18.1 Conceptual Core

  • Linux capabilities subdivide the historical "root" privilege into ~40 discrete capabilities (CAP_NET_ADMIN, CAP_SYS_PTRACE, CAP_DAC_OVERRIDE, etc.). A process holds bounding, effective, permitted, inheritable, and ambient sets.
  • The principle: a service should hold only the capabilities it needs. A web server binding port <1024 needs `CAP_NET_BIND_SERVICE - not full root.
  • seccomp-bpf is a syscall-level allowlist/denylist enforced by an eBPF program attached at prctl(PR_SET_SECCOMP) time. A killer feature for sandboxing.
  • no_new_privs (PR_SET_NO_NEW_PRIVS): once set, neither the calling task nor its descendants can gain privileges via setuid binaries, file capabilities, or LSM transitions. Required before applying user-space seccomp (and a generally good default).

18.2 Mechanical Detail

  • getcap, setcap to manage file capabilities. getpcaps <pid> for process caps.
  • systemd directives: CapabilityBoundingSet=, AmbientCapabilities=, NoNewPrivileges=yes, SystemCallFilter=, SystemCallArchitectures=native.
  • SystemCallFilter=@system-service is a curated allowlist that covers most service workloads. Combine with explicit denylists for risky calls.
  • For container runtimes, the Docker default seccomp profile (`/etc/docker/seccomp.json - equivalent) is a reasonable baseline; understand why each blocked syscall is blocked.

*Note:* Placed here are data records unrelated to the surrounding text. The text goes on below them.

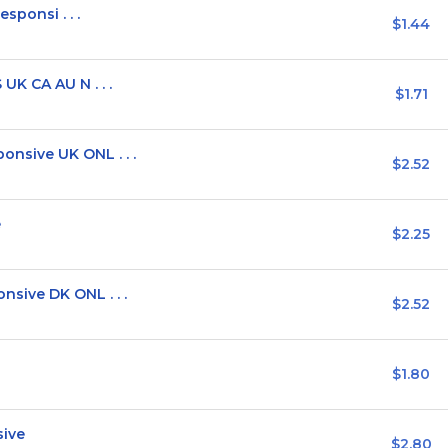
sponsi . . .
$1.44
K CA AU N . . .
$1.71
sive UK ONL . . .
$2.52
e
$2.25
sive DK ONL . . .
$2.52
$1.80
sive
$2.80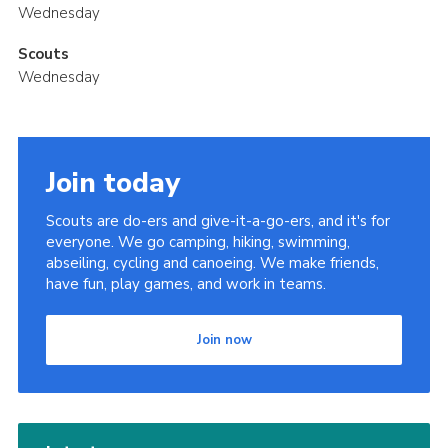
Wednesday
Scouts
Wednesday
Join today
Scouts are do-ers and give-it-a-go-ers, and it's for
everyone. We go camping, hiking, swimming,
abseiling, cycling and canoeing. We make friends,
have fun, play games, and work in teams.
Join now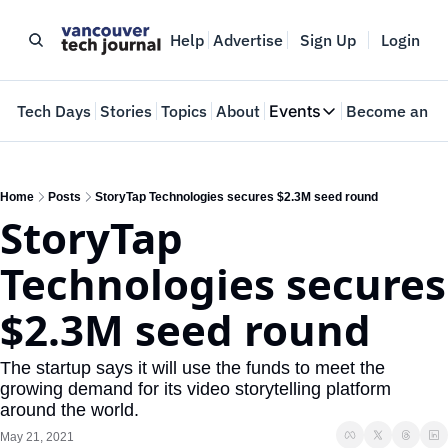
Help
Advertise
Sign Up
Login
e
Tech Days
Stories
Topics
About
Events
Become an In
Events
VTJTalks
Where innovators 
Home
Posts
StoryTap Technologies secures $2.3M seed round
StoryTap 
Web Summit Van
May 11-14, 2026
Technologies secures 
$2.3M seed round
The startup says it will use the funds to meet the 
growing demand for its video storytelling platform 
around the world. 
May 21, 2021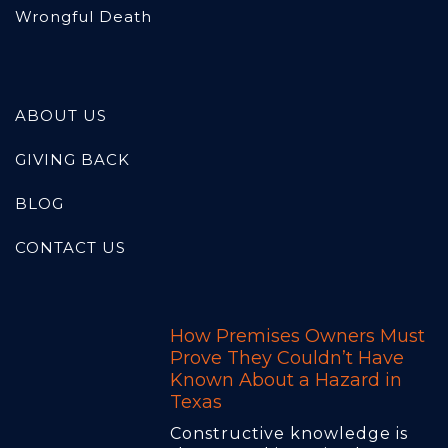
Wrongful Death
ABOUT US
GIVING BACK
BLOG
CONTACT US
How Premises Owners Must
Prove They Couldn’t Have
Known About a Hazard in
Texas
Constructive knowledge is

18.3 Lab-"Capabilities and Seccomp"

  1. Convert a service that runs as root to one that runs as a non-root user with only the minimum capabilities.
  2. Author a seccomp policy using libseccomp that allows only the syscalls the service uses. Verify by attempting denied syscalls.
  3. Apply via systemd SystemCallFilter= and confirm.

18.4 Hardening Drill

  • Review every long-running service on a host. For each: what capabilities does it actually need? Document. Tighten where possible.

18.5 Performance Tuning Slice

  • seccomp adds a small per-syscall cost. Measure with perf stat -e syscalls:sys_enter_* before and after.